Another question is that it is not difficult to answer why indexes are required. As for how to index, this is a long story.

 

1. Logical Storage Structure

Words are the smallest unit in inverted indexes. the unit of balance in net is term, which consists of n terms and filed, and N fileds constitute a document. N documents form a segment, N segments will be written to Lucene.. Net file system. The file system will be retained later, because Lucene. net implements its own file system, and the minimum unit of the system is composed of three files, which can be placed in a directory or in the memory. Lucene. net file system can be understood as a file, in Windows is a directory, contains three files, but from Lucene.. Net logically, this is a file. Then the text in the file is segmented into N chapters, that is, segment. Each paragraph has n paragraphs (documents). Each sentence in the paragraph is filed, and term is each word. It is similar to our processing habits, isn't it? The most important one is the term, which is used for its layout.

 

Compared with word segmentation, this index can also be measured by another class, that is, Token. Are you familiar with this index? The text of term and token is the same, but the attributes of the text recorded are different.

 

The previous two write operations on the index,CodeSimilar. Create a tokenizer first, and then hand the tokenizer to indexwriter. Create n documents, fill the field in docuemnt, and then hand over the document to indexwriter to complete the index process. The segment processing is dropped by the black box, and the term processing can only be seen from the word divider.

 

(PS: No, go to bed. Zzzzzzz ~~)

Contact Us

The content source of this page is from Internet, which doesn't represent Alibaba Cloud's opinion; products and services mentioned on that page don't have any relationship with Alibaba Cloud. If the content of the page makes you feel confusing, please write us an email, we will handle the problem within 5 days after receiving your email.

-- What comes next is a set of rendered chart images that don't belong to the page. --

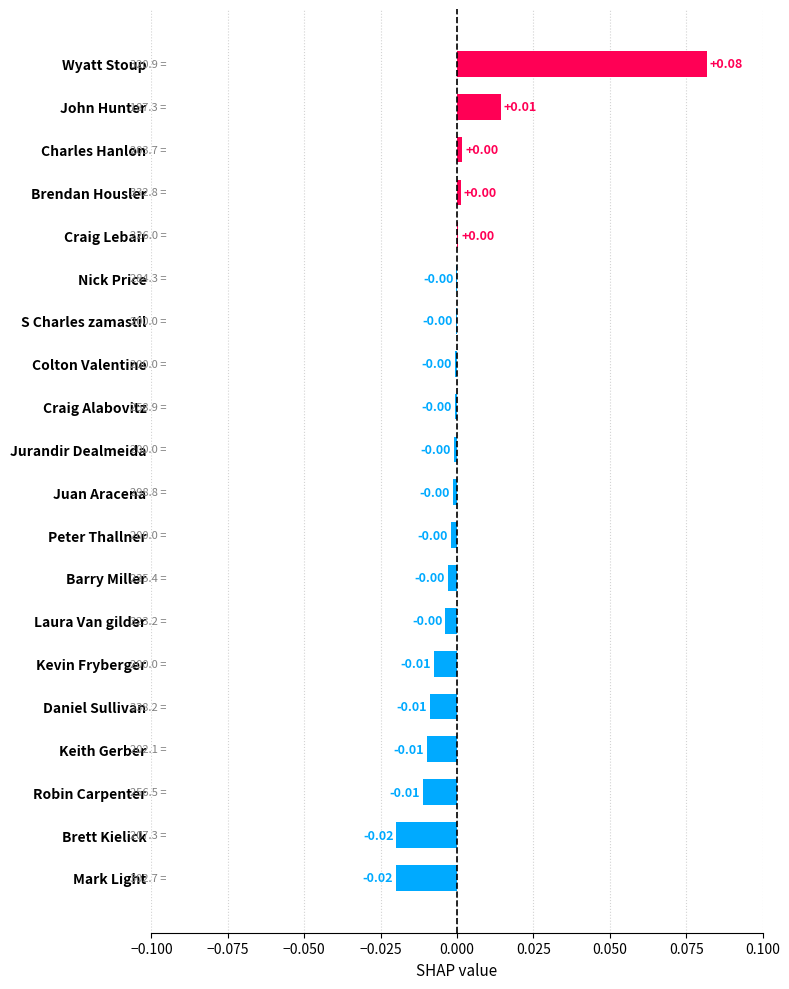

At which category does the chart reach its peak across all series?

Wyatt Stoup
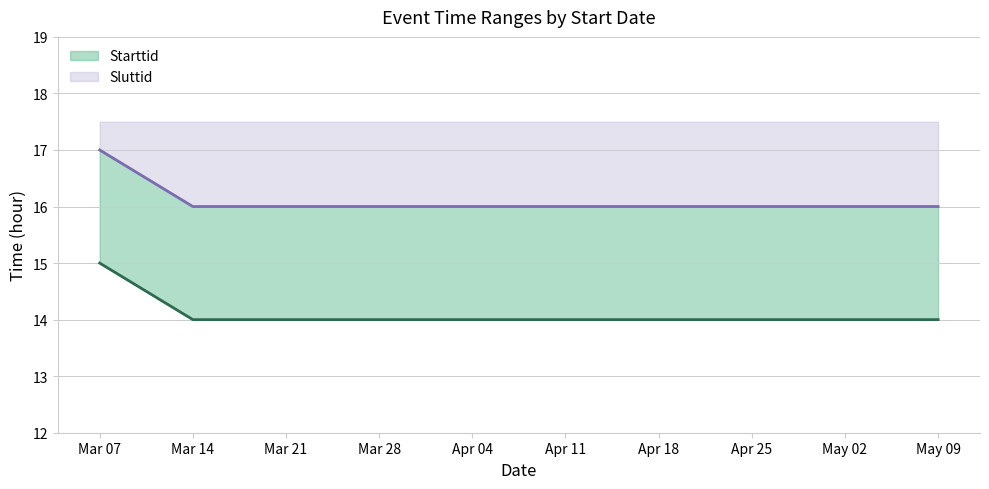

The Sluttid series shows 23 at May 09. True or false?

False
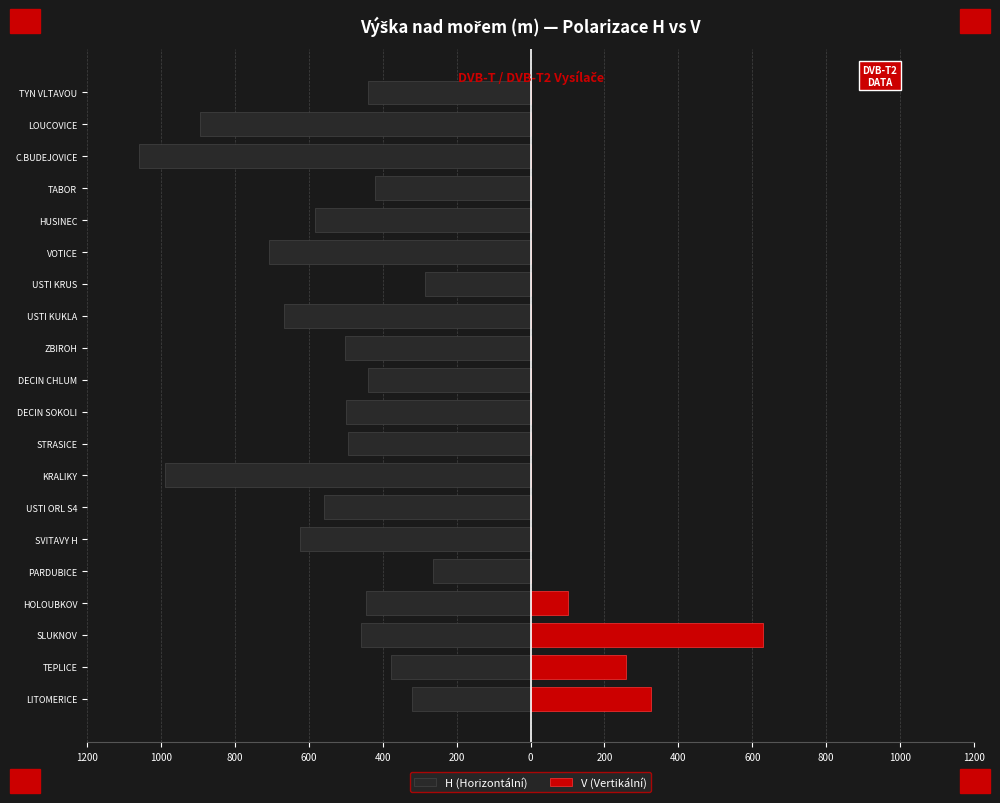

At USTI ORL S4, list the series in order from smallest to largest.

H (Horizontální), V (Vertikální)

If you find any instances of plagiarism from the community, please send an email to: info-contact@alibabacloud.com and provide relevant evidence. A staff member will contact you within 5 working days.

A Free Trial That Lets You Build Big!

Start building with 50+ products and up to 12 months usage for Elastic Compute Service

  • Sales Support

    1 on 1 presale consultation

  • After-Sales Support

    24/7 Technical Support 6 Free Tickets per Quarter Faster Response

  • Alibaba Cloud offers highly flexible support services tailored to meet your exact needs.